Going line by line through the data below, how many lines contain the word "dari"? Give only the number.

============================================================

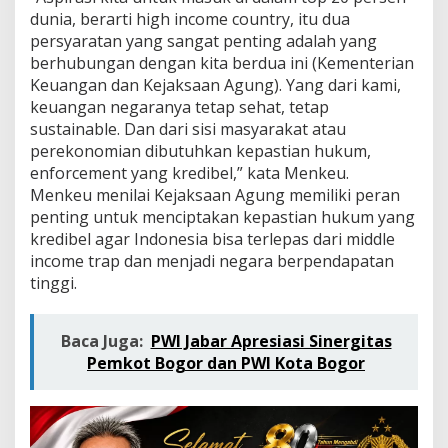
-
dunia, berarti high income country, itu dua
K
persyaratan yang sangat penting adalah yang
e
j
berhubungan dengan kita berdua ini (Kementerian
a
Keuangan dan Kejaksaan Agung). Yang dari kami,
k
keuangan negaranya tetap sehat, tetap
s
sustainable. Dan dari sisi masyarakat atau
a
a
perekonomian dibutuhkan kepastian hukum,
n
enforcement yang kredibel,” kata Menkeu.
A
Menkeu menilai Kejaksaan Agung memiliki peran
g
penting untuk menciptakan kepastian hukum yang
u
kredibel agar Indonesia bisa terlepas dari middle
n
g
income trap dan menjadi negara berpendapatan
u
tinggi.
n
t
u
Baca Juga:
PWI Jabar Apresiasi Sinergitas
k
Pemkot Bogor dan PWI Kota Bogor
D
u
k
u
n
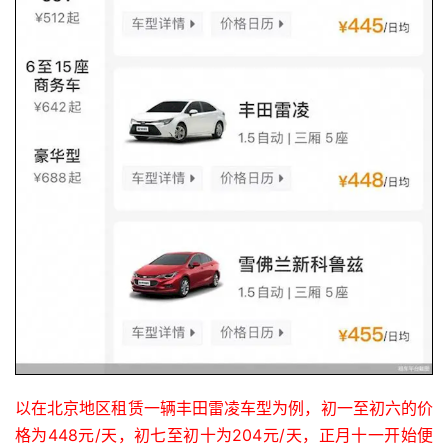
以在北京地区租赁一辆丰田雷凌车型为例，初一至初六的价
格为448元/天，初七至初十为204元/天，正月十一开始便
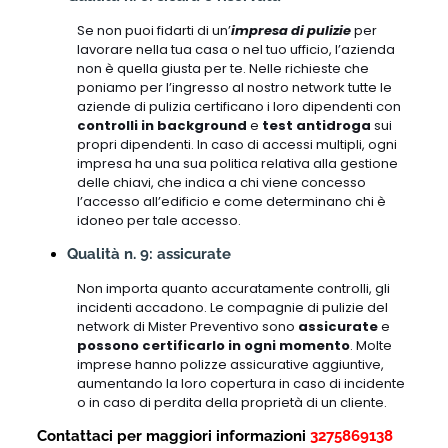
Se non puoi fidarti di un’
impresa di pulizie
per
lavorare nella tua casa o nel tuo ufficio, l’azienda
non è quella giusta per te. Nelle richieste che
poniamo per l’ingresso al nostro network tutte le
aziende di pulizia certificano i loro dipendenti con
controlli in background
e
test antidroga
sui
propri dipendenti. In caso di accessi multipli, ogni
impresa ha una sua politica relativa alla gestione
delle chiavi, che indica a chi viene concesso
l’accesso all’edificio e come determinano chi è
idoneo per tale accesso.
Qualità n. 9: assicurate
Non importa quanto accuratamente controlli, gli
incidenti accadono. Le compagnie di pulizie del
network di Mister Preventivo sono
assicurate
e
possono certificarlo in ogni momento
. Molte
imprese hanno polizze assicurative aggiuntive,
aumentando la loro copertura in caso di incidente
o in caso di perdita della proprietà di un cliente.
Contattaci per maggiori informazioni
3275869138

============================================================

> Result below
3